I recently saw a few sources stating that Crocodiles do not biologically age, implying negligible senescence. Basically, a 70 year old crocodile is in the same physical/health condition as a 7 year old crocodile. However, crocodiles are K-selected, meaning that populations are generally close to their carrying capacity. If they do not exhibit natural senescence, isn't that evolutionarily disadvantageous, because the younger crocodiles with more slightly more fit genes will not necessarily replace the older generations, meaning that crocodile populations would adapt to environmental changes significantly slowly. Can someone please explain to me how this lack of senescence can apply for this type of species?
You seem to use the term evolutionary advantageous vs disadvantageous for the species rather than for individuals. It is a very common misconception from the general public. You might want to follow an introductory course to evolutionary biology such as Understanding Evolution (UC Berkeley) for example.
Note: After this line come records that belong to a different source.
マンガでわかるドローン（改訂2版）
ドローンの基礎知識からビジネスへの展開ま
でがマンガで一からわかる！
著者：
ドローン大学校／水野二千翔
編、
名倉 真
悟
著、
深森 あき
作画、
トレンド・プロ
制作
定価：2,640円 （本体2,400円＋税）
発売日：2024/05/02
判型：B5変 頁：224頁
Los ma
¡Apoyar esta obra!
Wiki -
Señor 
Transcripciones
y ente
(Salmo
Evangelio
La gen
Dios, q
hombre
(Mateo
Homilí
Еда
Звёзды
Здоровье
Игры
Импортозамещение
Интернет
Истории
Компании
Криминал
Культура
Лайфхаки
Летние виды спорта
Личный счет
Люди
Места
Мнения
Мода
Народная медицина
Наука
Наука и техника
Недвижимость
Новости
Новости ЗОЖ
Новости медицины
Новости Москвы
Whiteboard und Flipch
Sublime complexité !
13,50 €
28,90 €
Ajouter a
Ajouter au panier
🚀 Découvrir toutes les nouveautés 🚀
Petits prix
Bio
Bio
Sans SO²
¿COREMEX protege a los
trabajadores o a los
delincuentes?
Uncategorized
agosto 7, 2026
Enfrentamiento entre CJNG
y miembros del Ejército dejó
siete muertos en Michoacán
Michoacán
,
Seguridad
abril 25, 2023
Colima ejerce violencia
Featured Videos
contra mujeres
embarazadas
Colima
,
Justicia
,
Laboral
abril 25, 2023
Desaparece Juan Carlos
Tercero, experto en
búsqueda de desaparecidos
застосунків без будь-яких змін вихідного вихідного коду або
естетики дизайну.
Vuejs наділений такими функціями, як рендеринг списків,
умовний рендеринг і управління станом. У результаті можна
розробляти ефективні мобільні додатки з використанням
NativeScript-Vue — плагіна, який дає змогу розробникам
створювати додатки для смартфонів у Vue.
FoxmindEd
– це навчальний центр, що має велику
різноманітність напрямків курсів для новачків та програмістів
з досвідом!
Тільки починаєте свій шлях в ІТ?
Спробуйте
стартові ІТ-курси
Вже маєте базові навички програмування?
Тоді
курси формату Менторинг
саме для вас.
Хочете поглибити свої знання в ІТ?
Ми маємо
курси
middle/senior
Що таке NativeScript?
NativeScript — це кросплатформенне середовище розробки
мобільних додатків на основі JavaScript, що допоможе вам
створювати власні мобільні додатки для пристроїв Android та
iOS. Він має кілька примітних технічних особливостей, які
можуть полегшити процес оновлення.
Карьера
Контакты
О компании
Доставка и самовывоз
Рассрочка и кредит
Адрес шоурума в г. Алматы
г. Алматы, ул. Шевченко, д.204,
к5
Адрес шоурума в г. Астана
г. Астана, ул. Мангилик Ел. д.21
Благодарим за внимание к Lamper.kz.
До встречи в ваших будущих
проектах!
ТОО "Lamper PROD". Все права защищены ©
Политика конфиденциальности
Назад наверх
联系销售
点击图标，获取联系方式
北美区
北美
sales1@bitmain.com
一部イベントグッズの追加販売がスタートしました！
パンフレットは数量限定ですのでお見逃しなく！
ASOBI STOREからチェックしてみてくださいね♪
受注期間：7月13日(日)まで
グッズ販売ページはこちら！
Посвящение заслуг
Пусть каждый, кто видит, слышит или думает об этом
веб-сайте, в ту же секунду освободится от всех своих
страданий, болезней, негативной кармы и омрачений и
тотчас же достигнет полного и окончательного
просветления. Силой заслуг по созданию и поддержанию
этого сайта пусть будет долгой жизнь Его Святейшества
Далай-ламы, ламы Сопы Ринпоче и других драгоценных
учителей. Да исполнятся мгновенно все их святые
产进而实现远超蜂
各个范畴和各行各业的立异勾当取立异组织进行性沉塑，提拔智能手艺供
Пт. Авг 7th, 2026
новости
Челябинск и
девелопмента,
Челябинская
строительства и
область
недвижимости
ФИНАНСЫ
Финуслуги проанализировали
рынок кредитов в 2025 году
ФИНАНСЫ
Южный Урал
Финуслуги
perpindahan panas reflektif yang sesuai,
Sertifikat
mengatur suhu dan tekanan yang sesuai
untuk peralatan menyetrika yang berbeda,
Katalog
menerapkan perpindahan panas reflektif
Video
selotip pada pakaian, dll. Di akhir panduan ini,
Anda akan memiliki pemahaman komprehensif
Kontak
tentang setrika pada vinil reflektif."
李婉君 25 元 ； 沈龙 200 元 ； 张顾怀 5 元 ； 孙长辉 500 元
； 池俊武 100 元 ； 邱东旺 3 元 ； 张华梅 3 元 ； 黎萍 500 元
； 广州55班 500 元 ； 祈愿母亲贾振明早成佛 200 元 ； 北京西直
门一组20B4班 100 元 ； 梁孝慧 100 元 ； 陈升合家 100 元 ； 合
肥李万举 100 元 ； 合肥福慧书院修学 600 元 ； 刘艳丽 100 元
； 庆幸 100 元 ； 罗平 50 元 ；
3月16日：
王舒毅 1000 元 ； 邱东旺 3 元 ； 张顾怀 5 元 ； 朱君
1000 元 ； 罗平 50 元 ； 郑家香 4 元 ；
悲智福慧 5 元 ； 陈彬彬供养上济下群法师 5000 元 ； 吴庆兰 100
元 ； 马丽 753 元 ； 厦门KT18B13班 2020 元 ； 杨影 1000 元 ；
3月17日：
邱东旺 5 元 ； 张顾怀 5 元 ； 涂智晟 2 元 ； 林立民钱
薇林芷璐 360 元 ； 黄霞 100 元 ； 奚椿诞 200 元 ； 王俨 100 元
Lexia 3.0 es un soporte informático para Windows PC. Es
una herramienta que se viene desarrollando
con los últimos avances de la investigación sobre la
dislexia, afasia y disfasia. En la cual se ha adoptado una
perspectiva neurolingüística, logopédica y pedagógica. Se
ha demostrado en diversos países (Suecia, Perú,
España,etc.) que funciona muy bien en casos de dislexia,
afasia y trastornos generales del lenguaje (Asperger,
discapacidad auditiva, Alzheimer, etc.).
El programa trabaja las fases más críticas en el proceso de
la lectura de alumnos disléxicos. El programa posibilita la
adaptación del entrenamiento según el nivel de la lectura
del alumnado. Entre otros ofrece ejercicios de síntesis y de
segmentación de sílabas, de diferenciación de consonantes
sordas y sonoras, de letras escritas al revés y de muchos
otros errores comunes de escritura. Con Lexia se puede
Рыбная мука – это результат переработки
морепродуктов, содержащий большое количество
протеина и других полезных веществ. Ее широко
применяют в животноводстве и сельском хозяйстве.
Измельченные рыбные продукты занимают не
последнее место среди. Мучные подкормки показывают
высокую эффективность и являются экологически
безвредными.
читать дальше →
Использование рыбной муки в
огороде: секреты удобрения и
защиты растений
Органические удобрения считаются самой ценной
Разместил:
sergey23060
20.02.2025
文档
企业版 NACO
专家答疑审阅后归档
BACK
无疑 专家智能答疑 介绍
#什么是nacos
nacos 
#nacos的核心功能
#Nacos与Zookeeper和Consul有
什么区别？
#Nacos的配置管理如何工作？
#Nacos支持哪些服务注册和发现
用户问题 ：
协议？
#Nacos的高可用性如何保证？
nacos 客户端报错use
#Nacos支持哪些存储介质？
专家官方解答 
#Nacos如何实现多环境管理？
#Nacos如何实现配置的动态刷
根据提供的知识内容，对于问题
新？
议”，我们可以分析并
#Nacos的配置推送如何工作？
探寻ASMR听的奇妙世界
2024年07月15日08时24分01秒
younger crocodiles with more slightly more fit genes
"fit genes" does not mean much. Again an introductory course to evolutionary biology should help you there.
You'd right though that absence of senescence causes longer generation time and therefore lower response to selection pressure (such as those caused by an environmental change). But populations don't evolve in order to maximize the probability of the survival of this population (related to first comment above).
Those that live longer, leave more offspring and therefore long-lived individuals are expected to dominate the population in the long run. The evolution of senescence is not exactly that easy though otherwise no species would show any sign of senescence (see Why does evolution not make our life longer?).